» WHAT THE EXERCISE ASKS
I'd like the entries repeated exactly, pictures omitted.

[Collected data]
☆ ☆ ☆ ☆

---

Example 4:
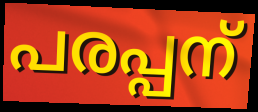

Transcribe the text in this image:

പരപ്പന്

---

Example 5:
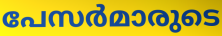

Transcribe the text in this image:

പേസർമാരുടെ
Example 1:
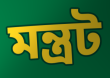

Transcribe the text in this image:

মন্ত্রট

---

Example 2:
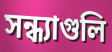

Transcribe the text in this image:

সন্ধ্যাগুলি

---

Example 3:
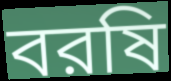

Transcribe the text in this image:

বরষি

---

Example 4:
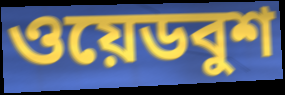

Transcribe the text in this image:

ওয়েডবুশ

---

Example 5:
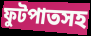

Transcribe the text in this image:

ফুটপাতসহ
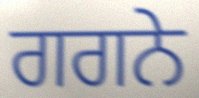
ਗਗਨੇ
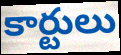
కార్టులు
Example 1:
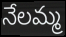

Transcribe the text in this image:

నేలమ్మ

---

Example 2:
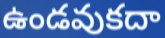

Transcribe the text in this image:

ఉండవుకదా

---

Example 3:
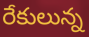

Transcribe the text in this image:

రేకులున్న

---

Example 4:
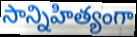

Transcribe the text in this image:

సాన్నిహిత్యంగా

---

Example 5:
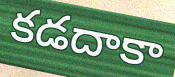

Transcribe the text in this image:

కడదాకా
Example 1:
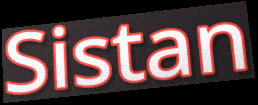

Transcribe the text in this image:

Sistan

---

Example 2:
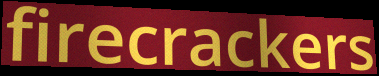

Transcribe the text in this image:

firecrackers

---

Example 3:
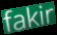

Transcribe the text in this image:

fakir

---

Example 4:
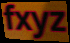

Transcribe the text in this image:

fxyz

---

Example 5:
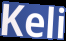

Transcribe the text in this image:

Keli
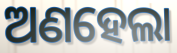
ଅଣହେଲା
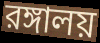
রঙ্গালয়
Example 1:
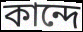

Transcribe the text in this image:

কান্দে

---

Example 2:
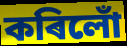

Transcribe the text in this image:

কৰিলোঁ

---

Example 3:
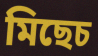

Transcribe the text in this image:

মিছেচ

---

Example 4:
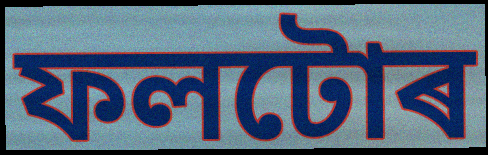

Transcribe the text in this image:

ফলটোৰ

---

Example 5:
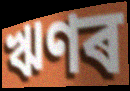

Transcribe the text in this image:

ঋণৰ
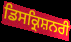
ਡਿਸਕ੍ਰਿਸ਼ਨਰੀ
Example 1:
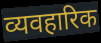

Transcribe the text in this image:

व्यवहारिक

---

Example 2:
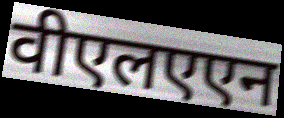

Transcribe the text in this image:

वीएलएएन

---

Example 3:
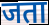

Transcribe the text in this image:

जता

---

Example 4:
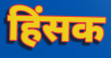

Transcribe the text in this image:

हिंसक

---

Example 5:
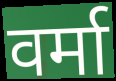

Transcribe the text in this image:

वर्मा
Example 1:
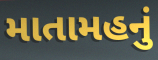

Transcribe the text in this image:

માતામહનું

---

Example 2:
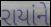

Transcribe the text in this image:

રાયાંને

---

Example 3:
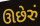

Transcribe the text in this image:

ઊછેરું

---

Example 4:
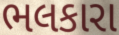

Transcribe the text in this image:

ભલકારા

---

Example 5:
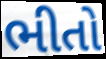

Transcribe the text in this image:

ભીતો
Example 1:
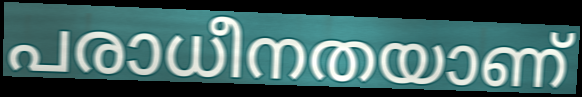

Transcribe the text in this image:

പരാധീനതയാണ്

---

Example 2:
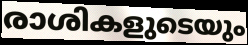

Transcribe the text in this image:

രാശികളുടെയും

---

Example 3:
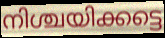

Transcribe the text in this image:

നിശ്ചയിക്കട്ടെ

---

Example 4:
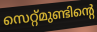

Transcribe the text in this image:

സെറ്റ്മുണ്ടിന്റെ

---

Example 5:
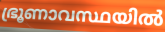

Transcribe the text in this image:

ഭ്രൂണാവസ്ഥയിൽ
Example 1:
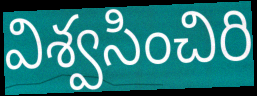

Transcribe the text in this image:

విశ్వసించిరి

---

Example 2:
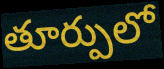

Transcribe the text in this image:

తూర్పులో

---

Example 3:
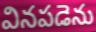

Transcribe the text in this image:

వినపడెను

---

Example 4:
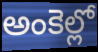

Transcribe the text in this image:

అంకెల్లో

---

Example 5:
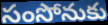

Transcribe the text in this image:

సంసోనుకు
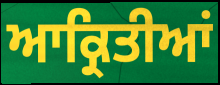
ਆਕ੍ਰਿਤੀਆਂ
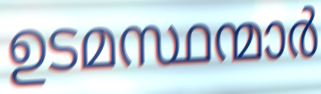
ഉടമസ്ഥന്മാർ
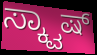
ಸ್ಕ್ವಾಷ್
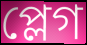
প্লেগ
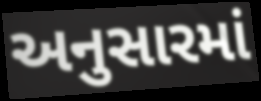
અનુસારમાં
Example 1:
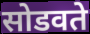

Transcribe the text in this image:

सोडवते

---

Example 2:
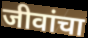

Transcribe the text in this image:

☆ ☆ ☆ ☆

» EXERCISE SOLUTION
---

Example 4:

Transcribe the text in this image:

പരപ്പന്

---

Example 5:

Transcribe the text in this image:

പേസർമാരുടെ
Example 1:

Transcribe the text in this image:

মন্ত্রট

---

Example 2:

Transcribe the text in this image:

সন্ধ্যাগুলি

---

Example 3:

Transcribe the text in this image:

বরষি

---

Example 4:

Transcribe the text in this image:

ওয়েডবুশ

---

Example 5:

Transcribe the text in this image:

ফুটপাতসহ
ਗਗਨੇ
కార్టులు
Example 1:

Transcribe the text in this image:

నేలమ్మ

---

Example 2:

Transcribe the text in this image:

ఉండవుకదా

---

Example 3:

Transcribe the text in this image:

రేకులున్న

---

Example 4:

Transcribe the text in this image:

సాన్నిహిత్యంగా

---

Example 5:

Transcribe the text in this image:

కడదాకా
Example 1:

Transcribe the text in this image:

Sistan

---

Example 2:

Transcribe the text in this image:

firecrackers

---

Example 3:

Transcribe the text in this image:

fakir

---

Example 4:

Transcribe the text in this image:

fxyz

---

Example 5:

Transcribe the text in this image:

Keli
ଅଣହେଲା
রঙ্গালয়
Example 1:

Transcribe the text in this image:

কান্দে

---

Example 2:

Transcribe the text in this image:

কৰিলোঁ

---

Example 3:

Transcribe the text in this image:

মিছেচ

---

Example 4:

Transcribe the text in this image:

ফলটোৰ

---

Example 5:

Transcribe the text in this image:

ঋণৰ
ਡਿਸਕ੍ਰਿਸ਼ਨਰੀ
Example 1:

Transcribe the text in this image:

व्यवहारिक

---

Example 2:

Transcribe the text in this image:

वीएलएएन

---

Example 3:

Transcribe the text in this image:

जता

---

Example 4:

Transcribe the text in this image:

हिंसक

---

Example 5:

Transcribe the text in this image:

वर्मा
Example 1:

Transcribe the text in this image:

માતામહનું

---

Example 2:

Transcribe the text in this image:

રાયાંને

---

Example 3:

Transcribe the text in this image:

ઊછેરું

---

Example 4:

Transcribe the text in this image:

ભલકારા

---

Example 5:

Transcribe the text in this image:

ભીતો
Example 1:

Transcribe the text in this image:

പരാധീനതയാണ്

---

Example 2:

Transcribe the text in this image:

രാശികളുടെയും

---

Example 3:

Transcribe the text in this image:

നിശ്ചയിക്കട്ടെ

---

Example 4:

Transcribe the text in this image:

സെറ്റ്മുണ്ടിന്റെ

---

Example 5:

Transcribe the text in this image:

ഭ്രൂണാവസ്ഥയിൽ
Example 1:

Transcribe the text in this image:

విశ్వసించిరి

---

Example 2:

Transcribe the text in this image:

తూర్పులో

---

Example 3:

Transcribe the text in this image:

వినపడెను

---

Example 4:

Transcribe the text in this image:

అంకెల్లో

---

Example 5:

Transcribe the text in this image:

సంసోనుకు
ਆਕ੍ਰਿਤੀਆਂ
ഉടമസ്ഥന്മാർ
ಸ್ಕ್ವಾಷ್
প্লেগ
અનુસારમાં
Example 1:

Transcribe the text in this image:

सोडवते

---

Example 2:

Transcribe the text in this image:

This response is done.